Plot with uncertainty

Because permutation importance repeats the shuffle, you can show the average score decrease and the variation across repeats.

import matplotlib.pyplot as plt

top_n = 12
plot_data = importance.head(top_n).sort_values("mean")

fig, ax = plt.subplots(figsize=(8, 6))
ax.barh(
    plot_data["feature"],
    plot_data["mean"],
    xerr=plot_data["std"],
    color="#2563eb",
)
ax.set_title("Permutation importance")
ax.set_xlabel("Mean score decrease")
ax.set_ylabel("")
plt.tight_layout()
plt.show()

Wide error bars mean the ranking is unstable. That can happen with small validation sets, noisy models, weak features, or too few repeats.

Correlated features

Correlated features are the most common reason permutation importance looks surprisingly low. If two columns carry the same signal, shuffling one column may not hurt much because the model can still use the other.

Do not read low importance too literally

Low permutation importance means the model did not lose much performance when that column was shuffled. It does not prove the underlying signal is irrelevant.

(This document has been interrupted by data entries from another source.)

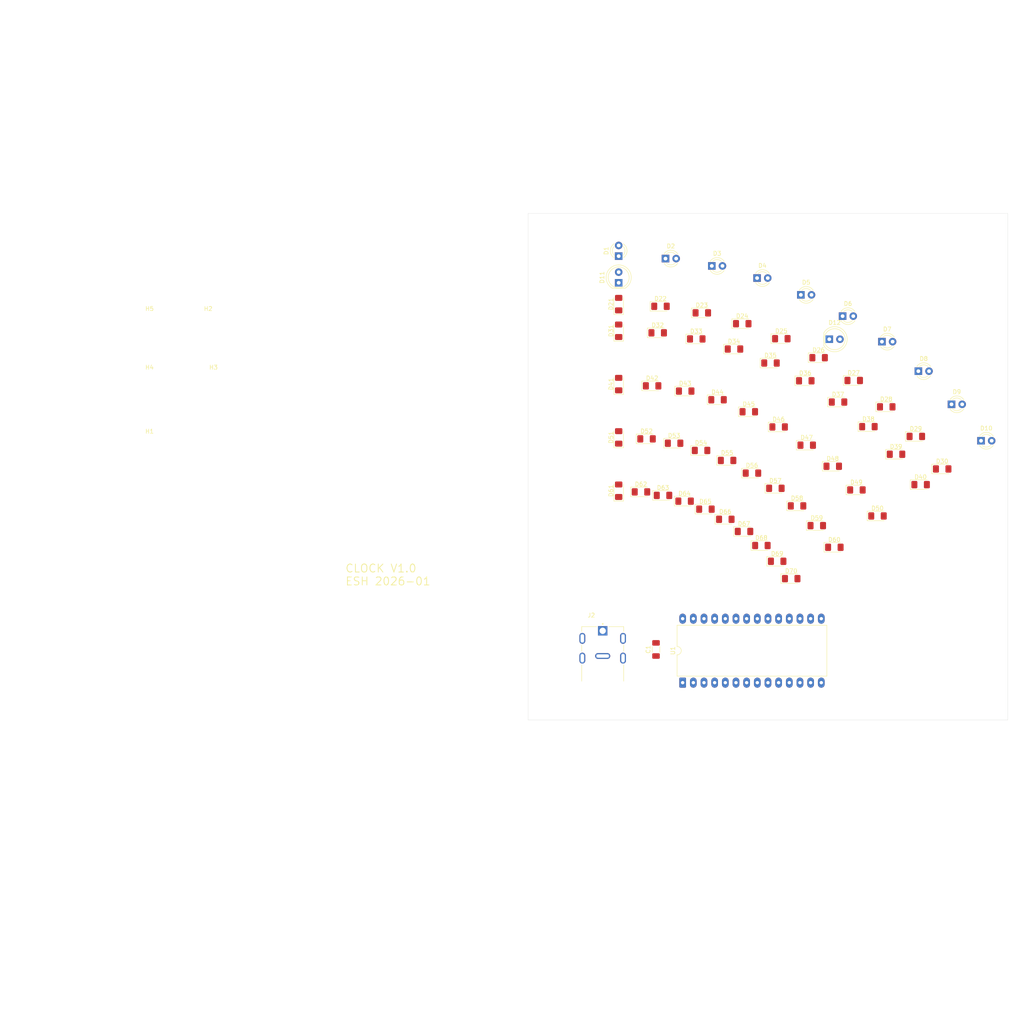
<source format=kicad_pcb>
(kicad_pcb
	(version 20241229)
	(generator "pcbnew")
	(generator_version "9.0")
	(general
		(thickness 1.6)
		(legacy_teardrops no)
	)
	(paper "B")
	(layers
		(0 "F.Cu" signal)
		(2 "B.Cu" signal)
		(9 "F.Adhes" user "F.Adhesive")
		(11 "B.Adhes" user "B.Adhesive")
		(13 "F.Paste" user)
		(15 "B.Paste" user)
		(5 "F.SilkS" user "F.Silkscreen")
		(7 "B.SilkS" user "B.Silkscreen")
		(1 "F.Mask" user)
		(3 "B.Mask" user)
		(17 "Dwgs.User" user "User.Drawings")
		(19 "Cmts.User" user "User.Comments")
		(21 "Eco1.User" user "User.Eco1")
		(23 "Eco2.User" user "User.Eco2")
		(25 "Edge.Cuts" user)
		(27 "Margin" user)
		(31 "F.CrtYd" user "F.Courtyard")
		(29 "B.CrtYd" user "B.Courtyard")
		(35 "F.Fab" user)
		(33 "B.Fab" user)
		(39 "User.1" user)
		(41 "User.2" user)
		(43 "User.3" user)
		(45 "User.4" user)
	)
	(setup
		(pad_to_mask_clearance 0)
		(allow_soldermask_bridges_in_footprints no)
		(tenting front back)
		(pcbplotparams
			(layerselection 0x00000000_00000000_55555555_575555ff)
			(plot_on_all_layers_selection 0x00000000_00000000_00000000_00000000)
			(disableapertmacros no)
			(usegerberextensions no)
			(usegerberattributes yes)
			(usegerberadvancedattributes yes)
			(creategerberjobfile yes)
			(dashed_line_dash_ratio 12.000000)
			(dashed_line_gap_ratio 3.000000)
			(svgprecision 4)
			(plotframeref no)
			(mode 1)
			(useauxorigin no)
			(hpglpennumber 1)
			(hpglpenspeed 20)
			(hpglpendiameter 15.000000)
			(pdf_front_fp_property_popups yes)
			(pdf_back_fp_property_popups yes)
			(pdf_metadata yes)
			(pdf_single_document no)
			(dxfpolygonmode yes)
			(dxfimperialunits yes)
			(dxfusepcbnewfont yes)
			(psnegative no)
			(psa4output no)
			(plot_black_and_white yes)
			(sketchpadsonfab no)
			(plotpadnumbers no)
			(hidednponfab no)
			(sketchdnponfab yes)
			(crossoutdnponfab yes)
			(subtractmaskfromsilk no)
			(outputformat 1)
			(mirror no)
			(drillshape 0)
			(scaleselection 1)
			(outputdirectory "gerber/")
		)
	)
	(net 0 "")
	(net 1 "/Sector1/Sa")
	(net 2 "/Sector1/Sb")
	(net 3 "/Sector1/Sc")
	(net 4 "/Sector1/Sd")
	(net 5 "/Sector1/Se")
	(net 6 "/Sector1/Sf")
	(net 7 "/Sector1/Sg")
	(net 8 "/Sector1/dp")
	(net 9 "GND")
	(net 10 "/Sector1/LD1")
	(net 11 "/Sector1/LD7")
	(net 12 "/Sector1/LD2")
	(net 13 "/Sector1/LD3")
	(net 14 "/Sector1/LD4")
	(net 15 "/Sector1/LD8")
	(net 16 "/Sector1/LD5")
	(net 17 "/Sector1/LD6")
	(net 18 "/D4")
	(net 19 "/D6")
	(net 20 "/D2")
	(net 21 "/D1")
	(net 22 "/D7")
	(net 23 "/D5")
	(net 24 "/D3")
	(net 25 "/D0")
	(net 26 "/~{WR0}")
	(net 27 "/MODE")
	(net 28 "+5V")
	(footprint "LED_SMD:LED_1206_3216Metric_Pad1.42x1.75mm_HandSolder" (layer "F.Cu") (at 191.141665 85.704795))
	(footprint "MountingHole:MountingHole_4.3mm_M4" (layer "F.Cu") (at 40.64 113.03))
	(footprint "LED_SMD:LED_1206_3216Metric_Pad1.42x1.75mm_HandSolder" (layer "F.Cu") (at 188.558888 91.505809))
	(footprint "LED_SMD:LED_1206_3216Metric_Pad1.42x1.75mm_HandSolder" (layer "F.Cu") (at 162.961914 123.030102))
	(footprint "LED_SMD:LED_1206_3216Metric_Pad1.42x1.75mm_HandSolder" (layer "F.Cu") (at 184.15 117.727387))
	(footprint "LED_SMD:LED_1206_3216Metric_Pad1.42x1.75mm_HandSolder" (layer "F.Cu") (at 190.151757 138.728165))
	(footprint "MountingHole:MountingHole_4.3mm_M4" (layer "F.Cu") (at 40.64 97.79))
	(footprint "LED_SMD:LED_1206_3216Metric_Pad1.42x1.75mm_HandSolder" (layer "F.Cu") (at 199.589696 130.230206))
	(footprint "LED_SMD:LED_1206_3216Metric_Pad1.42x1.75mm_HandSolder" (layer "F.Cu") (at 152.4 77.47 90))
	(footprint "LED_SMD:LED_1206_3216Metric_Pad1.42x1.75mm_HandSolder" (layer "F.Cu") (at 170.883349 85.762678))
	(footprint "LED_SMD:LED_1206_3216Metric_Pad1.42x1.75mm_HandSolder" (layer "F.Cu") (at 193.498063 142.860509))
	(footprint "MountingHole:MountingHole_4.3mm_M4" (layer "F.Cu") (at 40.64 83.82))
	(footprint "LED_SMD:LED_1206_3216Metric_Pad1.42x1.75mm_HandSolder" (layer "F.Cu") (at 152.4 121.92 90))
	(footprint "LED_THT:LED_D3.0mm" (layer "F.Cu") (at 238.705933 110.015069))
	(footprint "LED_SMD:LED_1206_3216Metric_Pad1.42x1.75mm_HandSolder" (layer "F.Cu") (at 224.321611 120.465891))
	(footprint "LED_SMD:LED_1206_3216Metric_Pad1.42x1.75mm_HandSolder" (layer "F.Cu") (at 152.4 83.82 90))
	(footprint "LED_SMD:LED_1206_3216Metric_Pad1.42x1.75mm_HandSolder" (layer "F.Cu") (at 194.889794 125.530304))
	(footprint "LED_THT:LED_D3.0mm" (layer "F.Cu") (at 185.365933 71.261291))
	(footprint "LED_SMD:LED_1206_3216Metric_Pad1.42x1.75mm_HandSolder" (layer "F.Cu") (at 209.027636 121.732248))
	(footprint "MountingHole:MountingHole_4.3mm_M4" (layer "F.Cu") (at 55.88 97.79))
	(footprint "LED_SMD:LED_1206_3216Metric_Pad1.42x1.75mm_HandSolder" (layer "F.Cu") (at 200.025 90.23108))
	(footprint "LED_SMD:LED_1206_3216Metric_Pad1.42x1.75mm_HandSolder" (layer "F.Cu") (at 186.391835 134.968243))
	(footprint "MountingHole:MountingHole_4.3mm_M4" (layer "F.Cu") (at 54.61 83.82))
	(footprint "LED_SMD:LED_1206_3216Metric_Pad1.42x1.75mm_HandSolder" (layer "F.Cu") (at 152.4 109.22 90))
	(footprint "LED_SMD:LED_1206_3216Metric_Pad1.42x1.75mm_HandSolder" (layer "F.Cu") (at 177.8 128.725909))
	(footprint "LED_SMD:LED_1206_3216Metric_Pad1.42x1.75mm_HandSolder" (layer "F.Cu") (at 157.710046 122.198288))
	(footprint "LED_SMD:LED_1206_3216Metric_Pad1.42x1.75mm_HandSolder" (layer "F.Cu") (at 211.885711 106.654425))
	(footprint "LED_SMD:LED_1206_3216Metric_Pad1.42x1.75mm_HandSolder" (layer "F.Cu") (at 196.85 95.730342))
	(footprint "LED_THT:LED_D3.0mm" (layer "F.Cu") (at 195.790665 75.262971))
	(footprint "LED_SMD:LED_1206_3216Metric_Pad1.42x1.75mm_HandSolder" (layer "F.Cu") (at 229.458869 116.733455))
	(footprint "LED_SMD:LED_1206_3216Metric_Pad1.42x1.75mm_HandSolder" (layer "F.Cu") (at 173.062221 126.311891))
	(footprint "LED_SMD:LED_1206_3216Metric_Pad1.42x1.75mm_HandSolder" (layer "F.Cu") (at 203.772579 135.395636))
	(footprint "LED_SMD:LED_1206_3216Metric_Pad1.42x1.75mm_HandSolder" (layer "F.Cu") (at 172.022579 112.327911))
	(footprint "LED_SMD:LED_1206_3216Metric_Pad1.42x1.75mm_HandSolder" (layer "F.Cu") (at 190.5 106.728864))
	(footprint "LED_THT:LED_D3.0mm" (layer "F.Cu") (at 174.580019 68.371214))
	(footprint "LED_SMD:LED_1206_3216Metric_Pad1.42x1.75mm_HandSolder" (layer "F.Cu") (at 183.393332 103.107836))
	(footprint "LED_SMD:LED_1206_3216Metric_Pad1.42x1.75mm_HandSolder" (layer "F.Cu") (at 179.871611 88.171076))
	(footprint "LED_SMD:LED_1206_3216Metric_Pad1.42x1.75mm_HandSolder" (layer "F.Cu") (at 152.4 96.52 90))
	(footprint "LED_SMD:LED_1206_3216Metric_Pad1.42x1.75mm_HandSolder" (layer "F.Cu") (at 168.098063 124.406329))
	(footprint "LED_THT:LED_D3.0mm" (layer "F.Cu") (at 163.551096 66.624404))
	(footprint "LED_SMD:LED_1206_3216Metric_Pad1.42x1.75mm_HandSolder" (layer "F.Cu") (at 197.189236 111.072905))
	(footprint "LED_SMD:LED_1206_3216Metric_Pad1.42x1.75mm_HandSolder" (layer "F.Cu") (at 223.184545 108.98531))
	(footprint "LED_SMD:LED_1206_3216Metric_Pad1.42x1.75mm_HandSolder" (layer "F.Cu") (at 160.365069 96.937432))
	(footprint "LED_SMD:LED_1206_3216Metric_Pad1.42x1.75mm_HandSolder" (layer "F.Cu") (at 208.386545 95.661131))
	(footprint "LED_SMD:LED_1206_3216Metric_Pad1.42x1.75mm_HandSolder" (layer "F.Cu") (at 175.947095 100.249493))
	(footprint "LED_SMD:LED_1206_3216Metric_Pad1.42x1.75mm_HandSolder" (layer "F.Cu") (at 165.602392 110.607627))
	(footprint "LED_SMD:LED_1206_3216Metric_Pad1.42x1.75mm_HandSolder" (layer "F.Cu") (at 161.69258 84.307004))
	(footprint "LED_SMD:LED_1206_3216Metric_Pad1.42x1.75mm_HandSolder" (layer "F.Cu") (at 218.465575 113.234289))
	(footprint "LED_SMD:LED_1206_3216Metric_Pad1.42x1.75mm_HandSolder" (layer "F.Cu") (at 189.724364 121.347421))
	(footprint "LED_SMD:LED_1206_3216Metric_Pad1.42x1.75mm_HandSolder"
		(layer "F.Cu")
		(uuid "c5991dfe-aaab-4d14-b3ab-039418929257")
		(at 216.13469 101.935455)
		(descr "LED SMD 1206 (3216 Metric), square (rectangular) end terminal, IPC-7351 nominal, (Body size source: http://www.tortai-tech.com/upload/download/2011102023233369053.pdf), generated with kicad-footprint-generator")
		(tags "LED handsolder")
		(property "Reference" "D28"
			(at 0 -1.83 0)
			(layer "F.SilkS")
			(uuid "d0a089b8-1efa-43c1-9b27-eabfc866e899")
			(effects
				(font
					(size 1 1)
					(thickness 0.15)
				)
			)
		)
		(property "Value" "LED"
			(at 0 1.83 0)
			(layer "F.Fab")
			(uuid "ec9f324b-9bc5-4805-991f-088500b18c88")
			(effects
				(font
					(size 1 1)
					(thickness 0.15)
				)
			)
		)
		(property "Datasheet" "~"
			(at 0 0 0)
			(layer "F.Fab")
			(hide yes)
			(uuid "37d0955d-66ff-431d-8bb2-5ea19def4c6f")
			(effects
				(font
					(size 1.27 1.27)
					(thickness 0.15)
				)
			)
		)
		(property "Description" "Light emitting diode"
			(at 0 0 0)
			(layer "F.Fab")
			(hide yes)
			(uuid "f540ec1b-c261-436d-b723-fd0a1d489758")
			(effects
				(font
					(size 1.27 1.27)
					(thickness 0.15)
				)
			)
		)
		(property "Sim.Pins" "1=K 2=A"
			(at 0 0 0)
			(unlocked yes)
			(layer "F.Fab")
			(hide yes)
			(uuid "625e4729-a03c-45f1-9b4e-9492a085c3b8")
			(effects
				(font
					(size 1 1)
					(thickness 0.15)
				)
			)
		)
		(property ki_fp_filters "LED* LED_SMD:* LED_THT:*")
		(path "/929ff51f-02c5-4c2a-9e52-da6367ed83c7/43648c02-3262-4458-a4bf-8f87321b49c5")
		(sheetname "/Sector1/")
		(sheetfile "sector.kicad_sch")
		(attr smd)
		(fp_line
			(start -2.46 -1.135)
			(end -2.46 1.135)
			(stroke
				(width 0.12)
				(type solid)
			)
			(layer "F.SilkS")
			(uuid "b17e92dc-770c-4c30-9fd0-e702bedf42b3")
		)
		(fp_line
			(start -2.46 1.135)
			(end 1.599999 1.135)
			(stroke
				(width 0.12)
				(type solid)
			)
			(layer "F.SilkS")
			(uuid "8e0ce119-af32-4d6a-bf19-09eb30687475")
		)
		(fp_line
			(start 1.6 -1.135)
			(end -2.46 -1.135)
			(stroke
				(width 0.12)
				(type solid)
			)
			(layer "F.SilkS")
			(uuid "a21dda92-c0f8-4a02-aab5-5156d8f70125")
		)
		(fp_poly
			(pts
				(xy -2.45 -1.13) (xy -2.449999 1.13) (xy 2.45 1.13) (xy 2.449999 -1.13)
			)
			(stroke
				(width 0.05)
				(type solid)
			)
			(fill no)
			(layer "F.CrtYd")
			(uuid "a1f1c7d0-765c-47a4-9d04-74a40d77b388")
		)
		(fp_line
			(start -1.6 -0.4)
			(end -1.6 0.8)
			(stroke
				(width 0.1)
				(type solid)
			)
			(layer "F.Fab")
			(uuid "69135035-a1e7-4b1d-96e9-e8619a04c8c4")
		)
		(fp_line
			(start -1.6 0.8)
			(end 1.6 0.8)
... [99064 chars truncated]
</source>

When correlated features matter, group related columns, remove redundant features, or compare importance after retraining a simpler model.

Check stability

A single run can make a ranking look cleaner than it is. Check whether the important features stay important when you change the random seed, train-validation split, model settings, or number of repeats.

seeds = [1, 7, 21, 42, 99]
rankings = []

for seed in seeds:
    result = permutation_importance(
        model,
        X_test,
        y_test,
        n_repeats=20,
        random_state=seed,
        scoring="r2",
    )
    rankings.append(result.importances_mean)

stability = pd.DataFrame(rankings, columns=X.columns)
print(stability.mean().sort_values(ascending=False).head(10))
print(stability.std().sort_values(ascending=False).head(10))

What to report

  • The model type and baseline validation score.
  • The dataset split used for permutation importance.
  • The scoring metric and why it was chosen.
  • The number of repeats and whether rankings were stable.
  • Known correlated features, leakage risks, and excluded columns.